■ **SHORT TASK**
Retype every line of the items below without changing any of them.

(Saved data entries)
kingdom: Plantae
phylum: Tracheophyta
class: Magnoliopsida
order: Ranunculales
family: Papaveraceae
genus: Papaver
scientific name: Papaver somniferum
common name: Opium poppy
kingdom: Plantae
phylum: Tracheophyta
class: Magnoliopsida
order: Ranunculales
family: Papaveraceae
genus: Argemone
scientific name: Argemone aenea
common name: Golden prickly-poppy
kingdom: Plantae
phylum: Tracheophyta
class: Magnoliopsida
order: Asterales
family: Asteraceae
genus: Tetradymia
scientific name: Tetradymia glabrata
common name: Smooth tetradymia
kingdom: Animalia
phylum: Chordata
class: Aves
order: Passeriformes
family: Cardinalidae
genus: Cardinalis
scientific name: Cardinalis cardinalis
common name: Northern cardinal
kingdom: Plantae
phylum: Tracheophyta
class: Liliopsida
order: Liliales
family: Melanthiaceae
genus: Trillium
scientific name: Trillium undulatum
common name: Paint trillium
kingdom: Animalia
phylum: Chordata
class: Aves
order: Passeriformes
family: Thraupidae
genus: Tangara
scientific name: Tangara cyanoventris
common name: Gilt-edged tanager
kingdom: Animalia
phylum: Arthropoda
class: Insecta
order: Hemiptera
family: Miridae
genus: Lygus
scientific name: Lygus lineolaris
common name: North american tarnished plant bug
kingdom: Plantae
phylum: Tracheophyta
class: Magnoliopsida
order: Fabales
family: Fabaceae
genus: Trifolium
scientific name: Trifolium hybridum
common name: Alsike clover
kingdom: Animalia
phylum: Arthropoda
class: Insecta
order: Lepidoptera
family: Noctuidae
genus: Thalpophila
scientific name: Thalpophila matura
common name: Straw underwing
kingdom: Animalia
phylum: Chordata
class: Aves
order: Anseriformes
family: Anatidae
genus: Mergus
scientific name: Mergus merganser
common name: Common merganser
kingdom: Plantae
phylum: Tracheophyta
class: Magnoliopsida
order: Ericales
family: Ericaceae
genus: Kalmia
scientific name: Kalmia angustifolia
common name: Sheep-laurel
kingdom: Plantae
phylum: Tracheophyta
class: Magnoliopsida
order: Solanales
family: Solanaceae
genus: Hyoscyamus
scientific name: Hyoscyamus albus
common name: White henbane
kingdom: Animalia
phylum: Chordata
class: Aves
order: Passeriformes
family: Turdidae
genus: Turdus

■ **EXERCISE OUTPUT**
kingdom: Plantae
phylum: Tracheophyta
class: Magnoliopsida
order: Ranunculales
family: Papaveraceae
genus: Papaver
scientific name: Papaver somniferum
common name: Opium poppy
kingdom: Plantae
phylum: Tracheophyta
class: Magnoliopsida
order: Ranunculales
family: Papaveraceae
genus: Argemone
scientific name: Argemone aenea
common name: Golden prickly-poppy
kingdom: Plantae
phylum: Tracheophyta
class: Magnoliopsida
order: Asterales
family: Asteraceae
genus: Tetradymia
scientific name: Tetradymia glabrata
common name: Smooth tetradymia
kingdom: Animalia
phylum: Chordata
class: Aves
order: Passeriformes
family: Cardinalidae
genus: Cardinalis
scientific name: Cardinalis cardinalis
common name: Northern cardinal
kingdom: Plantae
phylum: Tracheophyta
class: Liliopsida
order: Liliales
family: Melanthiaceae
genus: Trillium
scientific name: Trillium undulatum
common name: Paint trillium
kingdom: Animalia
phylum: Chordata
class: Aves
order: Passeriformes
family: Thraupidae
genus: Tangara
scientific name: Tangara cyanoventris
common name: Gilt-edged tanager
kingdom: Animalia
phylum: Arthropoda
class: Insecta
order: Hemiptera
family: Miridae
genus: Lygus
scientific name: Lygus lineolaris
common name: North american tarnished plant bug
kingdom: Plantae
phylum: Tracheophyta
class: Magnoliopsida
order: Fabales
family: Fabaceae
genus: Trifolium
scientific name: Trifolium hybridum
common name: Alsike clover
kingdom: Animalia
phylum: Arthropoda
class: Insecta
order: Lepidoptera
family: Noctuidae
genus: Thalpophila
scientific name: Thalpophila matura
common name: Straw underwing
kingdom: Animalia
phylum: Chordata
class: Aves
order: Anseriformes
family: Anatidae
genus: Mergus
scientific name: Mergus merganser
common name: Common merganser
kingdom: Plantae
phylum: Tracheophyta
class: Magnoliopsida
order: Ericales
family: Ericaceae
genus: Kalmia
scientific name: Kalmia angustifolia
common name: Sheep-laurel
kingdom: Plantae
phylum: Tracheophyta
class: Magnoliopsida
order: Solanales
family: Solanaceae
genus: Hyoscyamus
scientific name: Hyoscyamus albus
common name: White henbane
kingdom: Animalia
phylum: Chordata
class: Aves
order: Passeriformes
family: Turdidae
genus: Turdus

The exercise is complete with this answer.